■ Given data
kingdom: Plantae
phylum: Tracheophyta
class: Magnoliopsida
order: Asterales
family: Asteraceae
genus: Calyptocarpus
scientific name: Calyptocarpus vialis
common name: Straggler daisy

...

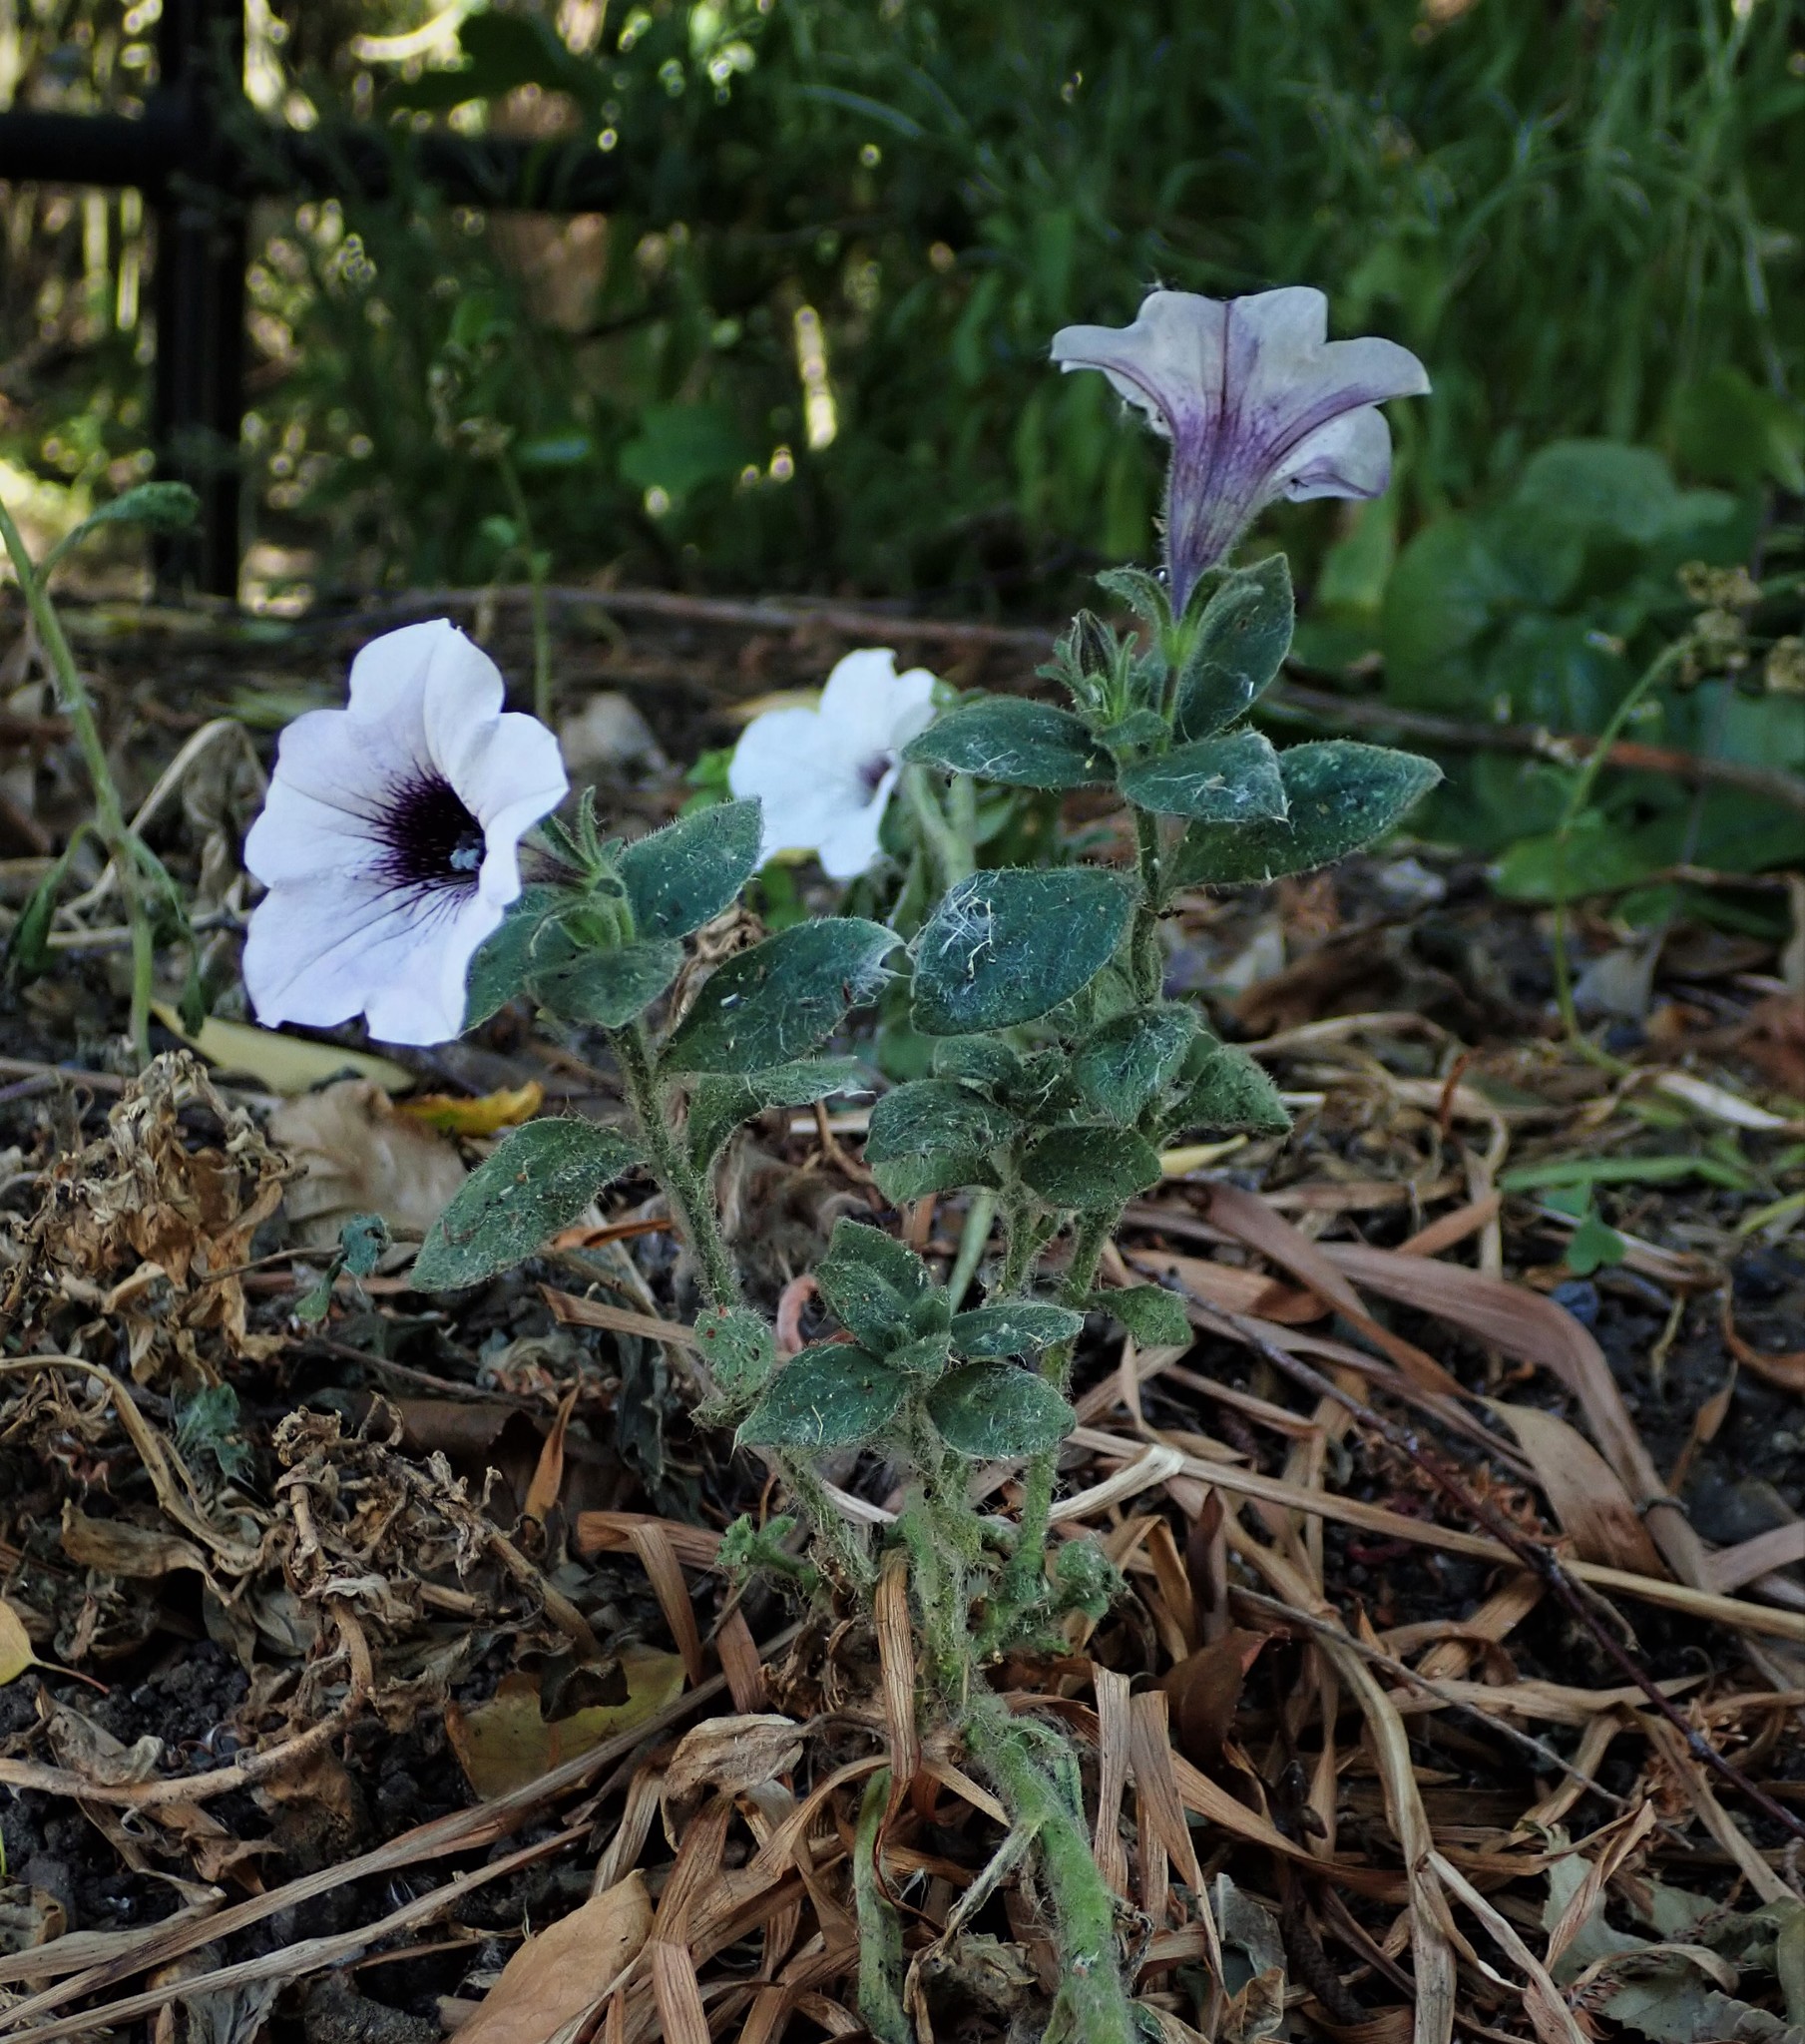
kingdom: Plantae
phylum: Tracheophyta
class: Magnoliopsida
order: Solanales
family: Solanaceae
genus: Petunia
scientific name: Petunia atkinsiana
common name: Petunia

■ Task objective
Copy the lines of the data above, starting at the line that contains "order: Solanales" and ending at the line that contains "common name: Petunia", with both of those lines included.

■ Written response
order: Solanales
family: Solanaceae
genus: Petunia
scientific name: Petunia atkinsiana
common name: Petunia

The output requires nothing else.